Creating products capable of going full circle is an ephemeral and difficult task. A few companies now believe the solution is to eliminate apparel waste starting at the source, by urging consumers to shop less and take better care of their clothing.
Patagonia, as part of its Common Threads initiative, has helped customers repair more than 30,000 items since January 2012 and plans this fall to attach do-it-yourself repair guides to some products. And since the holiday shopping season, the brand has used a billboard in New York to urge customers to “don’t buy what you don’t need.”
There’s a similar philosophy of “fewer, better things” at San Francisco e-commerce company Cuyana, which asks consumers to carefully curate their closets with a few key pieces instead of buying on impulse.

· · · · ·

> **To do**:
1 > From the passage on reducing apparel waste, list every name of a company, initiative, or place that it mentions.
2 > Extend the passage on reducing apparel waste with a few more sentences, beginning right after its final sentence.
The lines that come after this passage are drawn from a separate, unrelated source.

> **Data**:
· · · · ·

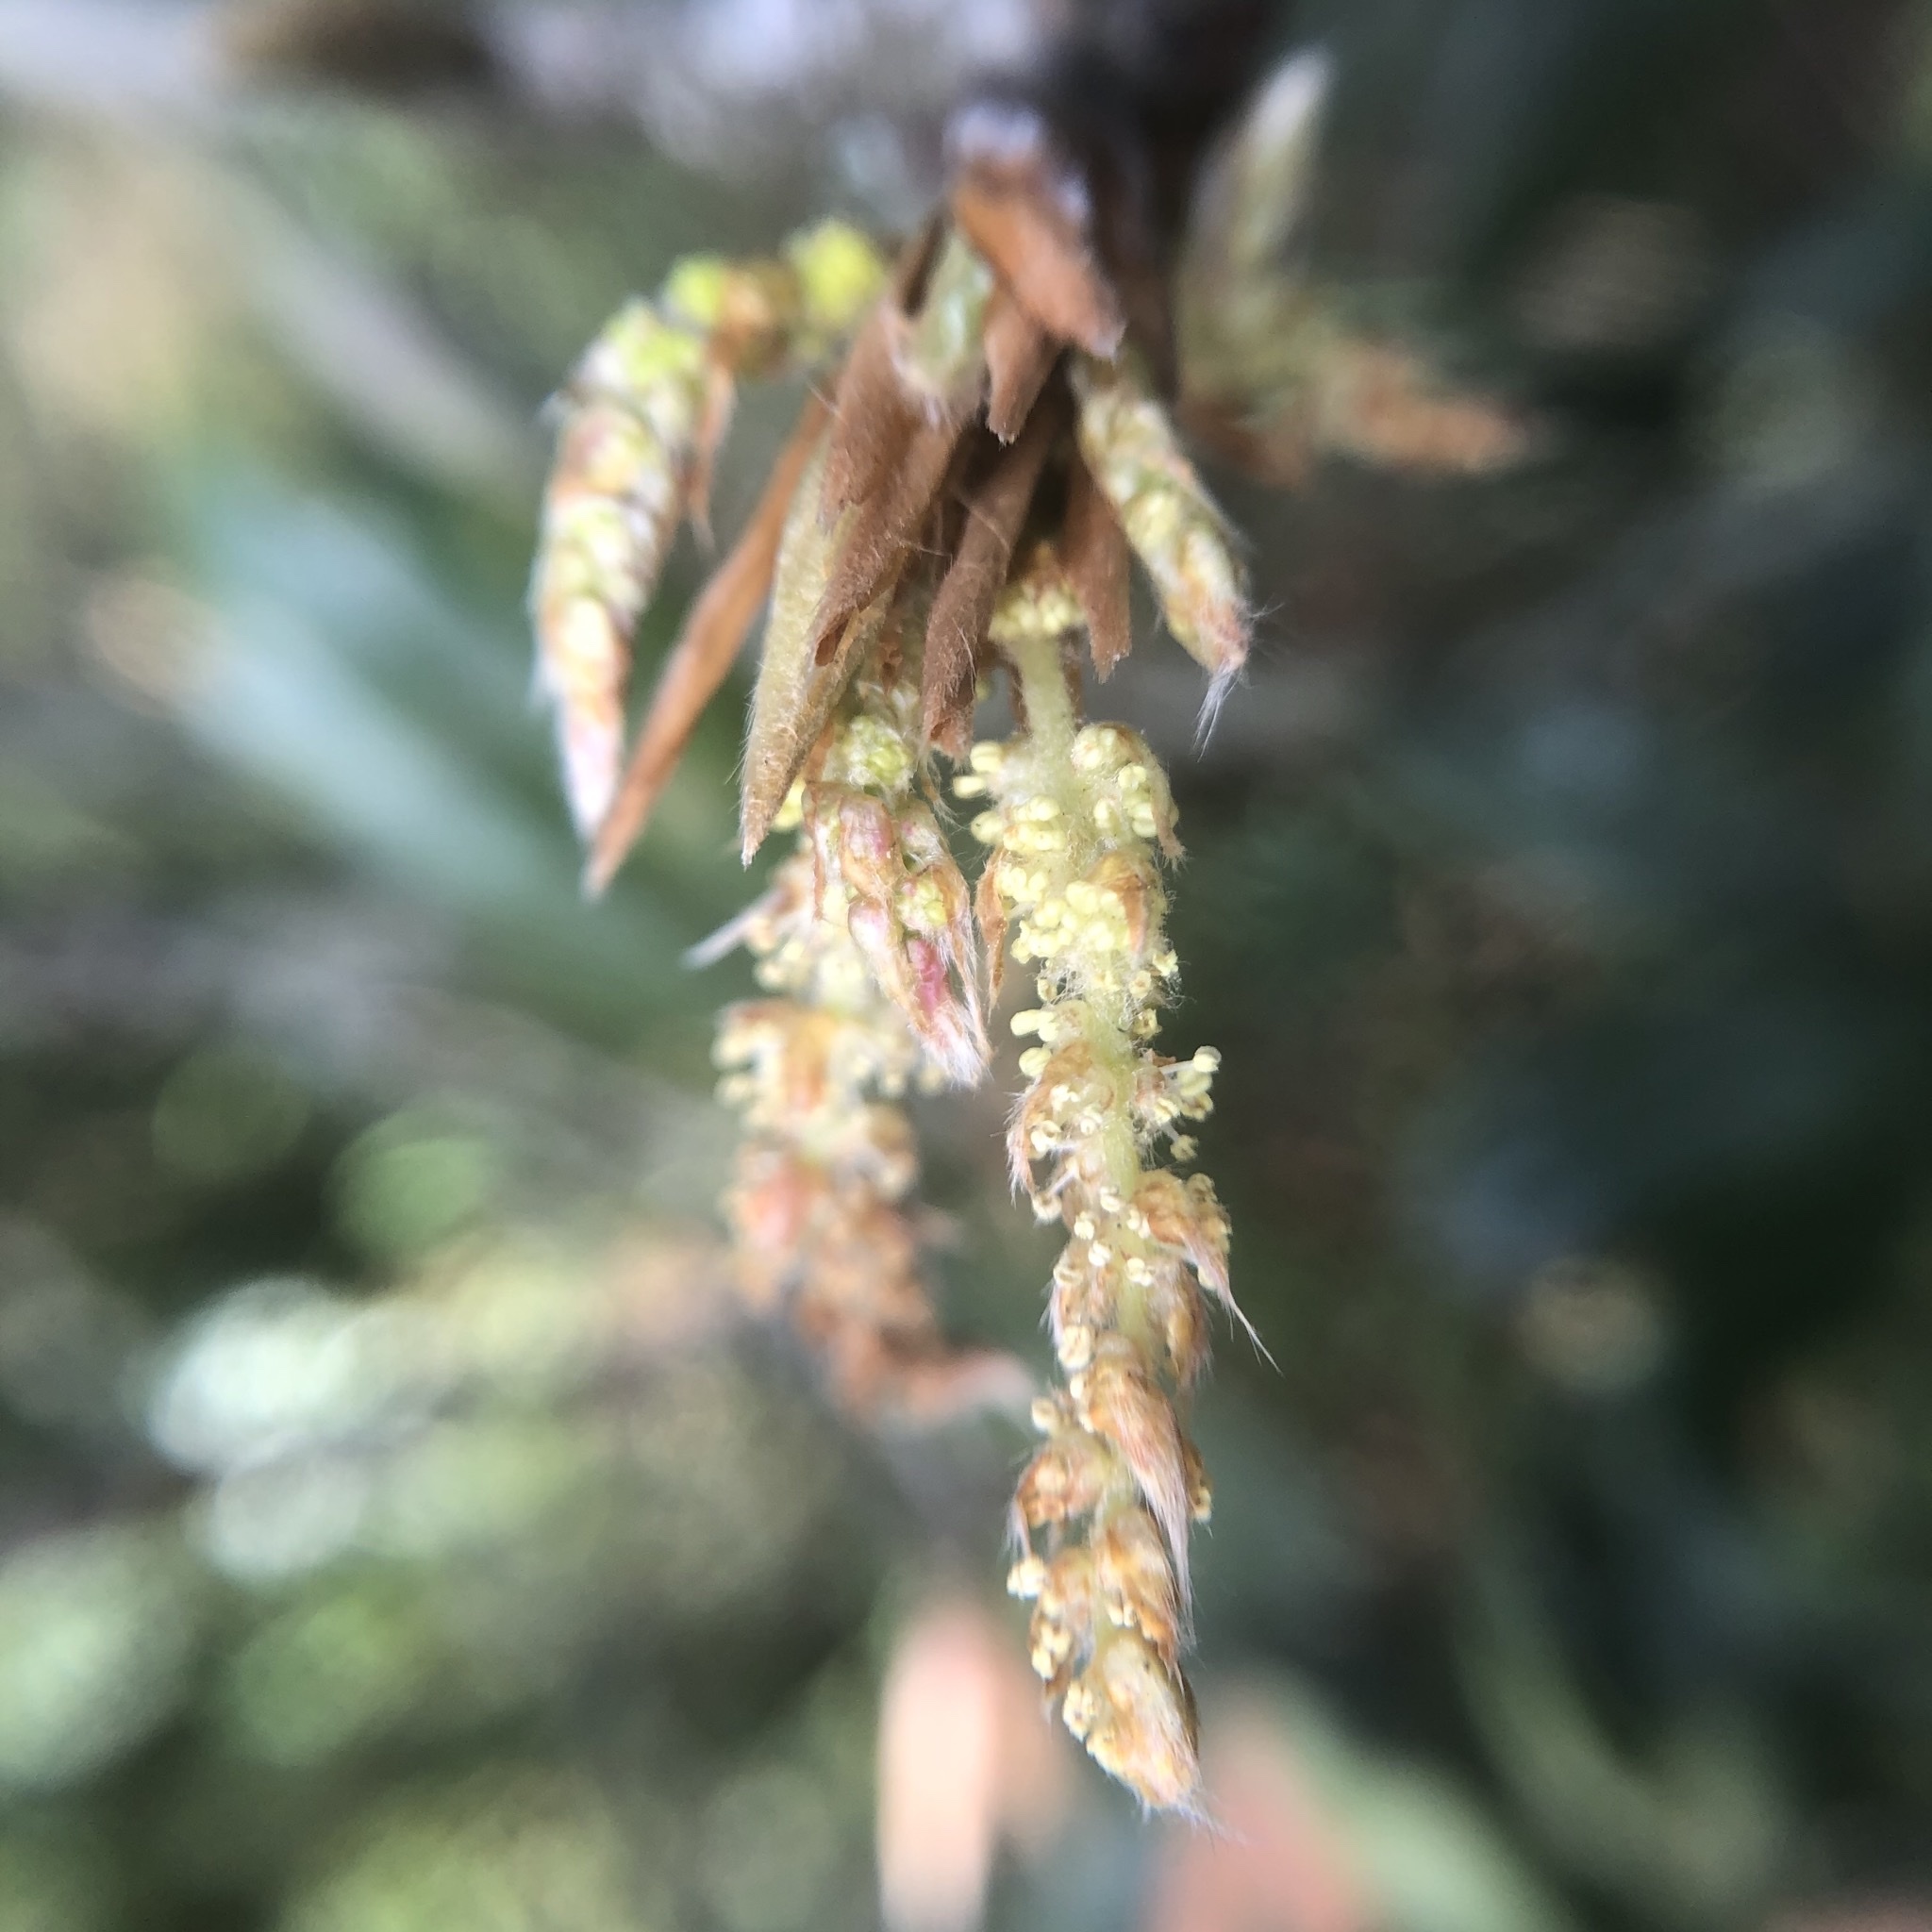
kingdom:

· · · · ·

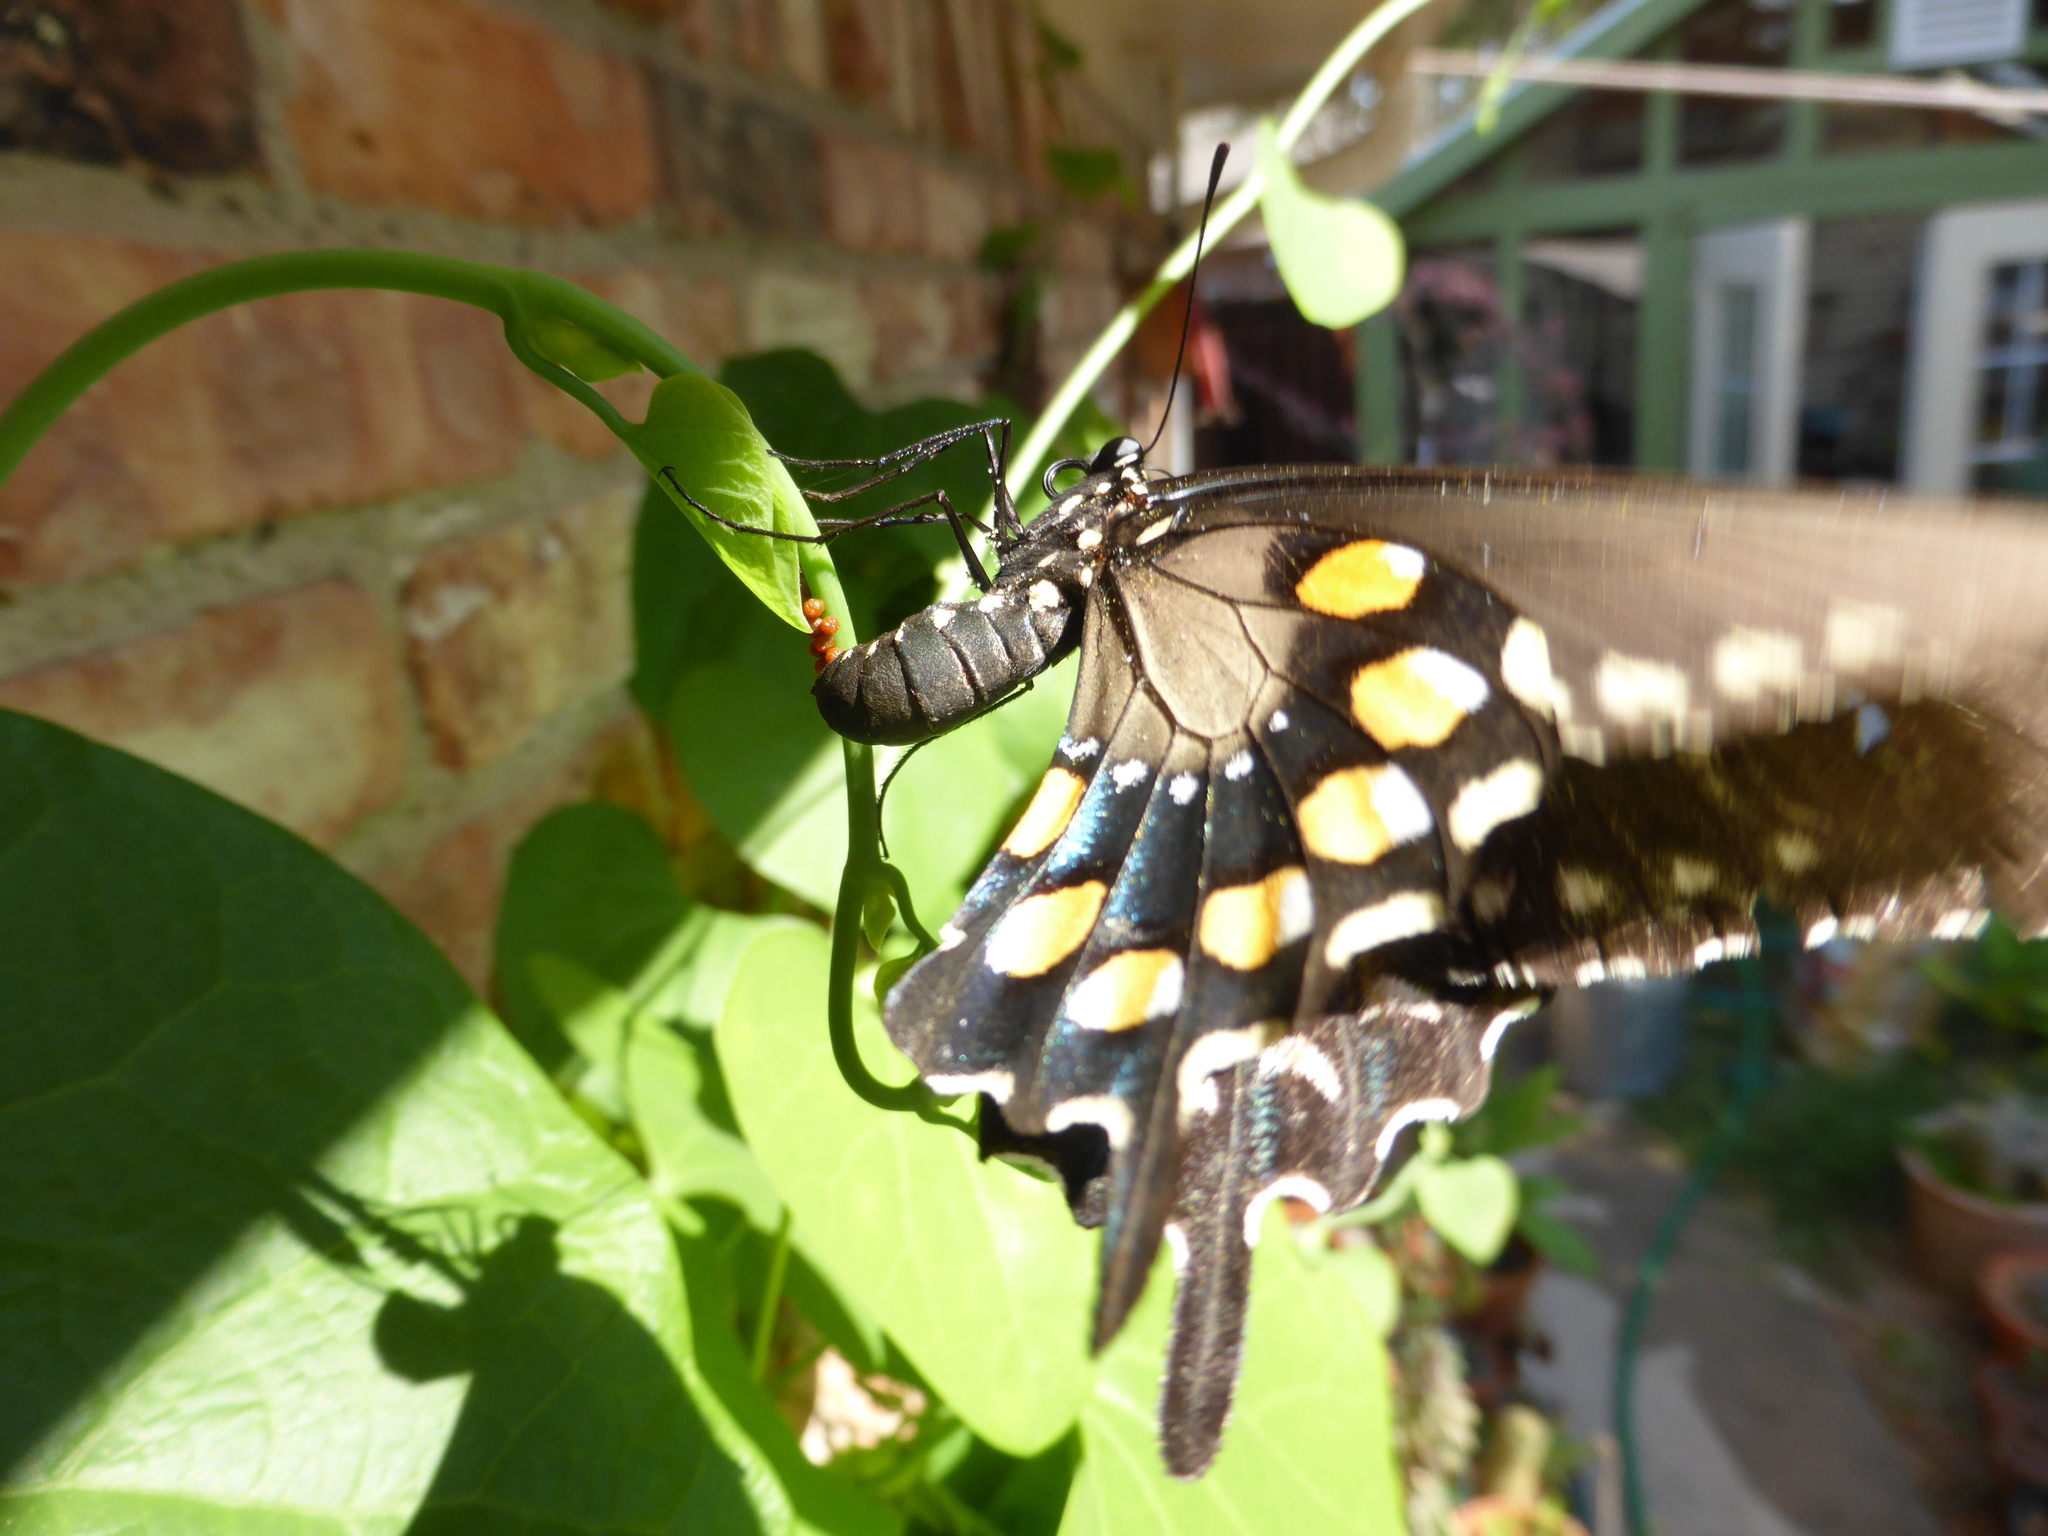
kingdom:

· · · · ·

> **Answers to the tasks**:
1 > Patagonia, Common Threads, New York, San Francisco, Cuyana

2 >
Using a strategy that co-founder Shilpa Shah calls “the retail version of farm-to-table,” Cuyana goes to a single country to source fabric and manufacture garments for each collection. The strategy helps lower transportation costs, enabling the brand to keep prices low while maintaining quality.
The company, which avoids wholesale brokers, also sells exclusively online to avoid bricks-and-mortar maintenance expenses and to better manage inventory levels.
“We’ve always believed in longevity, and we’ve always been anti-fast fashion,” Shah said. “But we’re not preaching minimalism. We just want our products to go further.”